Digital

Moderne Kriegsführung

31.01.11

Soldat entwickelt Anti-Taliban-App für das iPhone

Feindliche Stellung fotografieren, Koordinaten übermitteln, Luftwaffe anfordern: Ein US-Soldat hat eine App entwickelt, die die Taliban das Fürchten lehren soll.

Von Florian Flade

Wer bislang dachte, die zahllosen Mini-Programme ("Apps") für Smartphones wären nur für lustige Spielchen zu gebrauchen, der irrt. Der Ernst des Krieges hat längst die Welt der modernen Kommunikationsmittel erreicht und damit auch findige Programmierer auf den Plan gerufen. Da immer mehr US-Soldaten im Irak oder Afghanistan-Einsatz ein iPhone, ein Blackberry oder ein Android-Handy besitzen, stellt sich die Frage: Gibt es eine App, die der Truppe nützlich sein könnte?

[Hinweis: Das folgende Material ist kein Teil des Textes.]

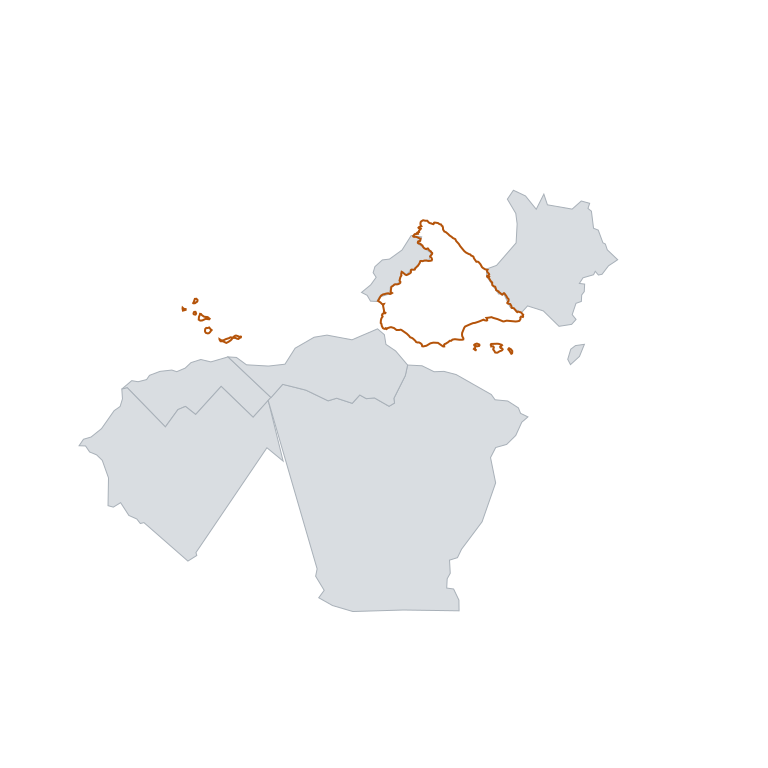 Spain shown with its bordering countries, rotated 40°
{"feature_id": "ESP", "entity_name": "Spain", "entity_type": "country or territory", "adm_level": 0, "iso_a3": "ESP", "parent_name": "Europe", "parent_adm1": "", "projection": "orthographic", "projection_center": [-5.186, 35.705], "detail": "fine", "context": "with_neighbors", "style": "outline", "palette": "amber", "viewbox_px": 768, "rotation_deg": 40, "n_neighbors": 6, "source": "natural_earth", "source_scale": "50m", "svg_char_len": 9045}
<svg xmlns="http://www.w3.org/2000/svg" viewBox="0 0 768 768"><g transform="rotate(40 384 384)"><path d="M306.2,467.0L305.1,493.6L260.8,490.5L259.3,528.4L246.3,528.8L242.6,536.0L244.1,557.4L189.8,551.9L186.4,556.4L188.6,543.6L194.2,540.3L199.3,533.2L198.8,528.1L204.3,518.3L212.5,509.7L217.3,507.8L221.5,499.6L222.4,491.7L227.9,483.0L237.1,478.4L247.1,463.5L306.2,467.0Z" fill="#d9dde1" stroke="#a8b0b8" stroke-width="1"/><path d="M463.6,134.5L468.8,137.7L483.1,138.6L480.0,149.2L480.5,159.8L478.2,162.7L473.4,161.9L474.3,165.6L468.2,174.7L469.0,181.4L473.5,178.5L478.0,184.5L478.2,188.7L482.1,193.9L479.2,198.8L483.6,209.9L489.6,211.1L489.4,217.7L481.0,227.3L459.1,225.6L443.8,231.9L443.4,241.0L430.8,243.9L417.8,238.0L414.0,241.4L393.3,235.6L388.7,229.9L394.0,220.8L394.5,191.0L383.1,175.8L375.3,168.6L359.7,163.1L358.6,152.4L371.5,149.0L388.3,152.3L384.4,135.8L394.0,141.7L415.7,129.1L417.5,117.0L425.4,113.4L427.4,118.4L431.8,118.3L444.4,130.0L449.2,128.4L460.9,135.1L463.6,134.5ZM506.0,231.5L512.0,224.8L516.0,237.2L514.4,249.3L508.9,247.0L504.7,237.3L506.0,231.5Z" fill="#d9dde1" stroke="#a8b0b8" stroke-width="1"/><path d="M186.4,556.4L189.8,551.9L244.1,557.4L242.6,536.0L246.3,528.8L259.3,528.4L260.8,490.5L305.1,493.6L305.8,471.0L356.3,507.9L335.3,508.1L348.3,634.0L350.8,635.7L347.6,645.7L289.2,644.5L287.0,647.5L281.4,646.3L273.1,648.7L258.5,644.2L255.8,652.3L250.8,654.6L233.3,633.0L217.3,623.6L209.4,623.0L202.2,625.3L195.2,623.3L190.1,627.3L189.3,619.5L193.7,612.9L196.3,599.7L194.4,577.9L196.3,570.8L193.2,563.5L186.4,556.4Z" fill="#d9dde1" stroke="#a8b0b8" stroke-width="1"/><path d="M305.8,471.0L306.6,449.4L328.1,438.9L352.0,432.8L356.9,425.3L372.1,419.2L372.5,408.0L379.9,406.6L385.6,400.8L402.2,397.8L404.3,391.8L400.8,388.7L394.9,363.8L389.9,354.3L401.4,345.6L414.5,342.4L421.8,335.8L433.2,330.4L473.0,323.1L479.2,324.7L489.7,317.5L502.3,315.9L507.5,318.7L515.4,316.7L514.1,324.7L518.0,338.7L516.8,351.4L510.4,360.8L512.9,371.9L533.1,388.0L547.7,426.5L549.6,460.7L551.9,469.8L547.4,476.8L556.4,486.4L557.6,492.6L563.2,500.0L569.1,496.3L580.3,501.4L587.3,509.5L544.1,544.7L506.4,578.3L487.0,586.8L471.4,589.7L470.8,580.5L455.2,575.2L451.6,568.6L305.8,471.0Z" fill="#d9dde1" stroke="#a8b0b8" stroke-width="1"/><path d="M309.4,252.8L318.3,247.1L320.9,254.6L336.0,253.5L339.1,261.1L333.7,265.1L333.4,276.8L331.5,279.0L330.8,286.1L325.8,287.2L330.3,296.4L326.8,306.2L330.8,310.8L324.5,320.4L325.4,325.4L320.4,329.2L314.1,326.9L307.9,328.3L310.1,316.6L309.4,307.3L304.1,305.7L301.6,299.9L303.0,290.0L307.9,284.8L311.7,269.8L309.4,252.8Z" fill="#d9dde1" stroke="#a8b0b8" stroke-width="1"/><path d="M253.9,458.5L266.3,457.7L284.0,444.5L295.4,432.5L292.9,413.7L300.4,393.1L308.9,383.2L331.1,370.7L343.6,345.9L352.6,346.0L360.0,352.4L371.7,351.2L389.9,354.3L394.9,363.8L400.8,388.7L404.3,391.8L402.2,397.8L385.6,400.8L379.9,406.6L372.5,408.0L372.1,419.2L356.9,425.3L352.0,432.8L328.1,438.9L306.6,449.4L306.2,467.0L247.1,463.5L253.9,458.5Z" fill="#d9dde1" stroke="#a8b0b8" stroke-width="1"/><path d="M389.9,230.1L389.9,230.6L390.4,231.3L390.8,231.6L391.8,231.9L393.5,232.1L394.2,232.5L394.3,233.1L394.1,233.8L393.6,235.0L393.8,235.3L394.1,235.5L394.8,235.5L395.3,234.6L395.5,234.5L395.5,234.8L395.7,235.1L396.9,235.6L399.7,236.6L401.6,236.7L401.8,237.1L403.6,238.7L404.8,238.6L405.7,238.5L406.3,238.1L406.8,238.1L407.8,238.7L408.6,239.2L409.3,239.8L409.7,240.0L412.4,239.4L413.0,239.8L414.4,239.6L415.9,239.7L417.2,239.6L417.3,239.4L417.3,237.9L417.4,237.4L417.7,237.2L418.5,237.3L421.3,238.0L423.5,238.9L424.5,238.8L425.1,239.1L426.1,240.5L426.0,241.2L426.2,241.9L426.2,242.5L426.5,242.8L427.4,242.7L429.3,241.6L431.0,242.2L431.8,242.6L432.5,243.6L433.1,243.6L433.7,243.1L434.8,242.5L439.0,243.3L439.9,243.3L440.1,242.5L440.4,242.2L441.6,241.8L442.4,241.3L443.3,241.1L445.3,241.5L446.0,241.4L446.4,242.3L447.0,242.6L447.3,243.4L446.3,243.9L445.7,244.1L445.7,245.5L446.0,245.8L446.6,246.2L446.8,246.6L447.1,248.6L446.1,250.0L444.7,251.5L437.3,256.6L435.6,259.0L435.0,259.5L429.3,261.3L425.3,263.1L423.4,263.7L421.1,266.4L420.0,267.5L421.0,267.8L422.1,268.9L421.8,269.5L420.3,270.4L419.6,270.7L419.2,270.6L418.9,270.7L416.5,275.3L414.4,278.7L413.1,280.1L411.9,282.3L409.2,287.8L409.3,289.3L411.0,294.6L412.0,296.0L413.2,297.1L415.5,298.0L416.1,298.9L415.4,299.9L413.2,301.7L409.5,304.1L407.9,306.0L407.7,307.7L406.6,308.6L406.2,311.0L405.6,312.6L405.5,313.2L404.8,314.4L404.8,315.3L406.0,316.5L405.5,317.0L404.9,317.3L398.9,317.8L395.2,320.6L393.4,323.0L391.9,327.4L389.9,330.0L389.0,330.5L387.5,329.4L385.7,329.3L384.0,329.7L383.1,330.6L381.7,331.2L380.3,330.8L377.3,330.6L376.0,330.7L373.9,331.4L372.1,331.0L369.1,330.8L362.6,331.4L361.8,331.7L361.0,332.8L358.9,334.6L355.7,334.7L352.9,335.9L352.2,336.7L350.9,338.8L350.6,340.3L350.3,340.3L350.0,339.9L349.5,340.0L349.3,341.2L348.2,341.7L347.3,341.9L345.1,341.0L343.2,339.5L342.3,339.4L340.7,337.2L340.0,335.8L339.6,334.3L339.7,333.7L339.6,333.2L338.2,332.6L337.8,331.2L338.9,329.4L339.7,328.7L340.2,328.5L339.0,328.5L338.1,329.7L336.9,327.8L332.3,324.1L332.6,323.3L332.5,322.8L331.7,323.8L331.2,324.0L328.8,323.8L326.0,324.2L325.0,319.0L325.0,318.0L325.7,315.9L326.5,315.0L327.6,313.3L328.9,311.8L330.8,311.2L331.4,310.1L331.7,309.1L329.9,309.2L327.2,304.9L327.3,304.3L327.7,303.3L327.9,302.0L328.0,301.1L328.7,300.2L329.9,299.4L330.8,298.2L331.3,297.0L331.4,296.0L330.9,295.2L329.4,294.8L327.9,291.7L327.6,289.7L326.4,288.6L325.4,286.7L326.3,286.5L330.2,286.5L331.2,286.1L331.9,284.8L332.7,282.7L332.9,281.5L332.7,280.9L331.4,279.6L331.4,279.2L331.6,278.6L333.4,277.3L334.0,276.6L333.9,276.1L333.6,275.6L333.5,275.1L333.7,274.5L333.8,272.5L334.0,271.9L333.8,270.1L333.6,268.6L332.8,266.6L333.0,266.2L333.4,265.8L334.6,265.1L335.6,263.5L337.0,262.2L338.9,261.2L340.2,260.0L340.7,259.1L341.1,258.8L340.8,257.8L340.0,257.2L339.1,256.8L338.0,256.8L337.4,256.7L337.2,256.2L337.3,254.9L337.3,253.7L337.1,253.1L336.6,252.6L335.6,252.7L334.8,252.3L334.2,252.3L333.8,252.5L332.0,252.4L330.7,251.9L330.3,252.1L330.1,252.3L329.9,253.2L329.3,253.7L327.7,254.1L326.5,254.0L325.4,253.7L324.5,253.2L322.2,253.4L321.9,253.2L320.0,254.2L319.3,254.2L319.1,254.1L318.5,252.9L318.7,252.4L319.7,251.1L319.6,250.8L319.2,250.3L318.9,249.7L318.8,249.3L318.2,249.3L317.6,249.6L314.5,250.4L313.5,251.0L312.4,252.0L311.5,252.2L311.2,251.9L311.2,249.5L312.6,248.0L313.5,247.1L313.1,246.8L312.2,246.8L312.3,246.1L312.7,245.8L313.2,245.0L312.7,244.6L312.3,244.1L312.4,242.7L312.5,242.1L312.4,241.5L310.4,242.3L309.9,242.1L310.0,241.1L311.1,239.6L311.3,239.1L310.0,238.8L309.1,238.0L308.5,237.3L308.0,236.3L308.0,235.4L308.7,233.4L310.5,232.5L312.2,231.1L314.5,231.5L315.9,231.2L317.2,230.5L317.9,230.4L319.1,229.8L319.1,228.9L318.7,228.3L319.1,227.7L321.9,226.0L323.6,225.9L325.3,225.1L326.4,225.7L327.4,225.5L328.5,226.2L330.0,227.7L332.2,228.4L333.9,227.9L337.0,227.9L338.6,228.1L341.3,227.8L342.9,227.9L345.5,227.2L347.4,228.1L351.3,228.6L353.6,229.4L360.0,230.6L362.3,230.6L365.5,229.9L366.9,229.3L368.2,229.6L370.0,229.0L370.9,229.1L372.1,229.9L376.2,231.0L377.2,230.0L378.0,229.8L381.0,230.3L384.0,231.5L385.5,231.5L387.8,231.1L389.9,230.1ZM449.1,281.0L450.2,281.4L451.3,280.9L452.0,281.0L452.6,281.1L452.8,282.1L452.4,283.2L451.7,284.3L451.2,285.6L450.8,287.0L449.8,287.9L448.9,288.4L446.8,287.6L445.6,287.4L445.2,287.1L444.8,285.6L444.3,285.2L443.5,285.0L442.9,285.5L442.0,286.3L441.5,285.6L440.7,285.5L440.4,285.0L440.4,284.4L444.8,280.4L446.1,279.5L449.0,278.3L449.4,278.4L449.1,279.0L449.5,279.5L449.5,279.9L449.1,280.3L449.1,281.0ZM205.5,448.7L204.0,452.0L202.9,453.2L202.3,453.6L200.7,453.8L199.1,451.5L198.4,449.2L198.0,448.5L198.8,448.0L200.0,448.3L202.6,448.1L203.1,448.0L205.9,446.1L208.5,446.1L208.5,446.8L205.5,448.7ZM233.2,454.8L231.3,456.3L229.5,455.7L229.2,455.4L231.1,455.2L232.8,454.0L234.0,451.3L235.9,448.3L236.3,447.0L237.0,446.5L237.9,446.6L238.3,446.7L238.6,447.4L238.5,449.0L237.8,451.6L236.8,453.9L233.2,454.8ZM217.4,453.6L217.2,454.7L217.4,455.9L217.2,457.6L216.5,458.5L214.8,459.3L213.5,459.0L212.8,458.5L211.7,456.8L211.8,455.3L213.1,454.3L213.7,453.1L216.7,453.6L217.2,453.4L217.4,453.6ZM240.3,444.3L239.4,445.2L238.4,444.7L239.0,442.6L239.5,442.0L241.4,441.2L242.9,441.0L243.4,440.0L244.0,439.7L244.4,440.3L244.0,441.0L243.5,443.1L242.5,443.7L240.3,444.3ZM462.1,279.0L458.3,277.8L457.1,277.7L456.8,277.5L456.8,276.2L459.1,275.8L461.1,276.3L462.3,277.9L462.4,278.2L462.1,279.0ZM186.1,444.7L185.8,444.7L185.6,443.5L184.4,440.4L185.5,439.3L187.2,439.5L187.8,440.4L187.9,441.4L187.5,441.9L187.5,443.0L187.2,443.7L186.1,444.7ZM430.5,295.6L430.1,296.6L428.3,296.4L427.9,296.0L428.2,294.9L428.7,294.8L428.7,294.0L429.2,293.3L431.6,292.5L432.2,292.9L432.4,293.7L431.0,295.4L430.5,295.6ZM193.9,452.7L193.3,452.8L192.7,452.4L192.2,451.1L192.7,450.3L193.2,449.9L193.7,450.1L194.8,450.8L195.0,451.5L195.0,452.0L193.9,452.7ZM184.4,454.7L182.8,457.0L181.4,455.9L181.0,455.5L180.7,455.0L182.3,455.1L183.9,454.1L184.4,454.7ZM432.5,299.2L432.2,299.4L431.4,299.3L430.3,299.4L430.2,298.8L430.5,297.9L431.3,298.7L432.4,298.8L432.5,299.2Z" fill="none" stroke="#b45309" stroke-width="2"/></g></svg>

Der US-Soldat Jonathan Springer hat den Krieg in Afghanistan hautnah erlebt – und er besitzt ein iPhone. Der 31-Jährige aus Fort Wayne ist seit Mai 2010 im gefährlichsten Gebiet Afghanistans stationiert, dem Pech-River-Valley in der östlichen Provinz Kunar. In keiner anderen Region des Landes ließen mehr US-Soldaten ihr Leben. Taliban und al-Qaida regieren hier die steilen Berghänge, amerikanische Truppen gerade fast täglich in Feuergefechte oder unter Raketen- und Mörserbeschuss.

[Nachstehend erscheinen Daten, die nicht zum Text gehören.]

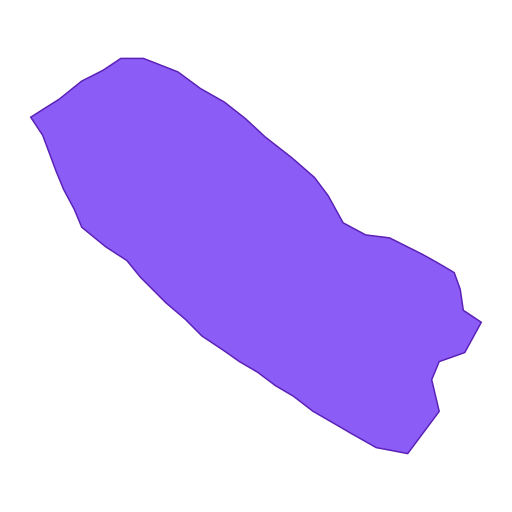 Vitsada, Cyprus
{"feature_id": "46923920B87437157702699", "entity_name": "Vitsada", "entity_type": "district", "adm_level": 2, "iso_a3": "CYP", "parent_name": "Cyprus", "parent_adm1": "", "projection": "albers", "projection_center": [33.652, 35.236], "detail": "fine", "context": "isolated", "style": "filled", "palette": "violet", "viewbox_px": 512, "rotation_deg": 0, "n_neighbors": 0, "source": "geoboundaries", "source_scale": "gbopen_adm2", "svg_char_len": 716}
<svg xmlns="http://www.w3.org/2000/svg" viewBox="0 0 512 512"><path d="M422.7,254.5L389.6,237.9L365.6,234.9L343.1,222.8L328.1,195.6L314.5,177.5L292.0,157.9L265.0,136.8L245.5,118.7L224.4,102.1L200.4,88.5L177.9,71.9L143.4,58.4L120.8,58.4L102.8,70.4L81.8,81.0L59.3,99.1L44.2,108.6L30.7,117.2L42.7,135.3L56.2,171.5L63.7,189.6L74.2,209.2L81.8,227.3L105.8,246.9L126.8,260.5L140.3,277.1L165.9,302.8L185.4,319.4L201.9,336.0L224.4,351.0L239.4,361.6L257.5,372.2L275.5,385.7L293.5,396.3L313.1,411.4L334.1,423.5L352.1,434.0L376.2,447.6L407.7,453.6L439.2,411.4L431.7,379.7L439.2,361.6L464.8,352.5L481.3,322.3L463.3,310.3L460.2,289.2L454.2,272.6L436.2,262.0L422.7,254.5Z" fill="#8b5cf6" stroke="#5b21b6" stroke-width="1.5"/></svg>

Als am 25. Juni 2010 zwei Kameraden - einer von ihnen war erst 19 Jahre alt - in einem Taliban-Hinterhalt starben, keimte in Springer der Wunsch, den Soldaten in Afghanistan ihren gefährlichen Einsatz etwas zu erleichtern und vielleicht sogar sicherer machen zu können. "Ich hab lange darüber nachgedacht", sagte der US-Soldat "Welt Online". "Aber die eigentliche Idee kam mir erst im Traum." In einer Nacht im Juli 2010.

"Ich habe viele Soldaten mit iPhones und anderen Handys gesehen und habe mir gedacht: Warum macht das Militär daraus nichts?", so Springer. Die Idee war geboren. Springer wollte eine Software für Handys entwickeln, die ihm und seinen Kameraden im Kampfeinsatz nützliche Dienste erweisen würde. Am nächsten Tag machte er sich daran, seine Idee umzusetzen. "Ich rief meine Frau und meine Eltern in den USA an und erklärte ihnen, was ich vor hatte", so der US-Soldat. "Sie haben mich von Anfang an sehr in meiner Idee unterstützt."

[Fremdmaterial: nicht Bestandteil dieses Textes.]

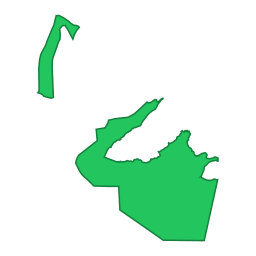 outline of Vaa o Fonoti, Samoa
{"feature_id": "51752279B29729282307798", "entity_name": "Vaa o Fonoti", "entity_type": "district", "adm_level": 2, "iso_a3": "WSM", "parent_name": "Samoa", "parent_adm1": "", "projection": "robinson", "projection_center": [-171.548, -13.927], "detail": "fine", "context": "isolated", "style": "filled", "palette": "green", "viewbox_px": 256, "rotation_deg": 0, "n_neighbors": 0, "source": "geoboundaries", "source_scale": "gbopen_adm2", "svg_char_len": 4344}
<svg xmlns="http://www.w3.org/2000/svg" viewBox="0 0 256 256"><path d="M108.9,186.4L118.7,186.4L119.9,210.0L138.8,223.1L153.7,233.5L163.2,240.2L204.2,240.6L217.7,179.6L216.8,179.7L215.7,179.6L215.0,179.1L214.2,179.1L213.5,179.3L213.2,179.7L210.8,180.4L207.0,180.2L206.1,179.8L204.3,179.1L202.7,178.2L202.1,178.0L201.4,177.3L201.1,176.7L200.5,176.8L201.6,175.6L202.1,174.0L202.9,172.2L203.6,171.0L203.9,169.9L204.2,167.3L204.4,166.6L204.8,166.0L205.4,165.9L206.5,165.0L207.7,163.5L208.7,162.6L209.6,161.9L211.2,161.3L212.7,160.9L215.0,160.6L215.5,160.3L216.8,160.5L217.2,161.1L217.8,161.3L218.1,160.2L217.7,159.6L218.0,159.2L217.7,158.8L218.0,158.2L216.9,157.5L215.8,157.1L214.6,157.0L212.4,158.3L211.4,158.3L209.6,158.7L208.2,158.6L206.8,158.2L206.4,157.8L206.2,157.1L207.0,155.5L207.0,154.7L206.3,153.5L205.2,152.7L204.5,153.0L203.5,153.0L202.8,153.4L201.9,153.4L201.3,154.1L200.6,154.1L199.8,154.6L198.8,155.4L198.7,155.7L197.6,155.7L197.0,155.9L196.7,156.4L194.5,154.8L193.8,153.5L194.0,152.8L193.7,152.0L193.1,151.5L191.9,151.2L192.1,150.8L192.0,150.3L191.6,149.6L191.1,148.6L190.6,148.1L189.8,147.8L188.7,146.8L187.8,144.9L187.4,144.1L187.3,142.3L187.0,141.4L188.5,140.0L188.5,138.9L188.4,137.9L188.9,137.4L189.2,136.5L190.1,134.7L190.4,133.8L189.7,133.3L189.3,132.9L189.5,132.2L188.9,131.2L188.1,131.7L187.6,131.4L187.8,131.1L187.1,130.4L186.1,131.1L186.0,130.7L185.3,130.7L184.7,131.0L184.3,131.9L182.6,131.1L182.2,130.7L181.1,131.6L181.5,132.1L181.2,133.3L180.2,134.1L179.6,135.8L178.6,136.3L177.2,136.8L176.8,137.7L176.6,139.3L175.5,140.1L173.0,142.3L172.3,142.4L171.4,142.9L170.9,143.4L169.3,143.3L168.6,142.9L168.5,143.7L168.9,144.2L168.8,144.9L168.4,145.6L166.9,147.1L165.5,147.7L164.6,148.3L163.5,149.3L162.2,150.1L161.4,150.3L160.6,151.3L158.9,151.7L158.5,151.7L159.3,153.1L160.2,155.1L160.2,155.5L159.5,156.6L158.3,156.7L157.2,157.7L156.7,158.4L156.2,158.4L155.5,158.2L154.8,158.4L154.5,158.1L153.9,158.4L152.8,159.1L152.3,159.1L151.6,159.6L152.0,160.2L151.7,160.0L151.3,159.0L150.8,159.3L150.3,160.7L149.7,161.5L148.0,162.1L147.1,162.7L146.4,162.9L143.5,162.4L142.3,162.2L141.9,161.9L141.6,160.8L140.6,160.0L138.9,160.0L138.1,159.1L137.1,158.9L136.7,159.5L135.0,159.5L134.1,159.8L133.7,160.5L133.6,161.1L133.2,161.5L132.3,161.7L130.8,161.0L130.0,161.3L128.9,161.2L127.7,160.6L126.7,161.1L126.6,160.9L124.9,161.7L123.2,161.7L121.4,162.0L120.8,161.8L120.7,161.3L120.0,161.4L119.4,162.1L118.0,161.6L117.1,162.0L109.6,159.2L104.2,157.1L107.4,150.0L109.1,147.6L109.4,147.4L110.9,147.3L110.8,147.0L112.4,144.7L113.1,143.4L114.2,142.1L115.4,141.9L117.1,140.2L118.4,140.0L118.8,139.7L119.5,140.1L120.7,139.5L120.5,139.1L120.6,138.6L121.4,137.8L121.9,137.5L123.5,136.1L123.6,136.3L124.3,135.7L124.6,134.9L125.3,134.0L125.8,133.7L126.3,133.0L128.4,132.1L128.5,131.8L129.4,131.3L129.8,131.3L131.2,130.1L131.7,129.3L132.3,128.7L133.3,128.3L133.9,127.8L134.6,127.6L135.8,127.5L138.0,126.3L138.3,126.4L139.5,125.9L140.3,125.8L141.3,124.0L141.5,123.2L142.8,121.2L144.0,119.7L145.1,118.4L146.1,117.1L146.6,116.1L148.3,114.3L149.7,112.8L153.0,110.4L155.4,109.0L156.2,107.7L157.2,105.9L157.7,104.5L158.9,103.0L159.6,102.3L159.9,101.7L160.3,101.3L161.1,100.1L162.1,99.3L163.0,98.7L162.8,98.3L161.3,99.0L160.0,100.1L159.6,100.7L158.8,101.4L157.7,101.8L156.7,101.5L156.8,101.1L156.5,99.8L155.6,99.8L155.1,99.5L154.3,100.0L153.4,100.5L151.8,101.8L150.6,102.5L149.9,102.8L147.8,102.8L147.1,102.0L141.8,107.1L134.8,113.5L128.3,117.2L116.9,118.5L115.0,118.7L111.9,119.5L108.5,120.2L108.1,122.6L105.2,127.8L96.2,129.3L97.2,140.7L83.2,151.7L78.7,155.2L77.2,157.8L76.2,160.5L75.7,163.1L77.5,166.9L79.7,171.3L81.9,174.5L84.4,177.1L87.5,179.7L90.8,182.9L93.9,186.0L108.9,186.4ZM72.9,39.2L74.2,35.2L75.1,33.2L76.4,30.8L77.7,29.2L79.3,27.4L78.4,26.3L76.3,25.5L74.8,25.3L73.7,25.1L71.1,23.5L68.1,20.8L66.5,20.0L64.0,18.0L62.6,17.3L60.9,16.5L58.9,15.4L56.5,15.8L56.2,15.7L55.4,18.8L54.7,21.5L53.9,25.0L51.8,29.6L49.4,35.4L47.2,40.7L45.8,45.0L43.5,49.3L41.9,52.1L40.8,54.5L39.6,59.6L38.8,68.5L39.1,90.5L38.7,91.2L37.9,92.7L39.0,93.2L39.7,93.3L40.8,93.8L42.4,94.7L43.0,95.2L43.7,96.2L47.8,97.4L51.3,98.2L53.4,97.3L52.2,68.6L52.3,60.8L53.1,57.3L55.0,52.0L57.1,46.2L58.5,41.9L60.0,39.4L60.1,36.4L60.2,33.7L59.7,29.1L60.2,28.1L60.9,27.5L62.8,25.4L63.4,25.6L65.6,25.6L66.0,27.2L67.6,29.3L71.1,35.9L72.9,39.2Z" fill="#22c55e" stroke="#15803d" stroke-width="1.5"/></svg>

Jonathan Springer kontaktierte einen Software-Entwickler im US-Bundesstaat Arizona und erläuterte ihm seinen Plan: Er wolle eine App für Smartphones entwickeln, die wie ein erweitertes GPS-Gerät funktioniert. Soldaten sollten auf virtuellen Karten Wegpunkte speichern und Feindstellungen markieren können. Die genauen Daten der Position des Feindes sollten dann an Luftwaffe oder Artillerie weitergegeben werden, um Bombenangriffe anzufordern. Die gesamte Navigationselektronik, die ein Soldat im Gefecht benötigt, sollte in ein iPhone passen - so Springers Grundidee. "Es ist im Prinzip nur eine Karte, ein Kompass und eine Kamera", so der App-Erfinder, "und die Karte funktioniert nach einem Referenz-System, das auch unsere Luftwaffe benutzt."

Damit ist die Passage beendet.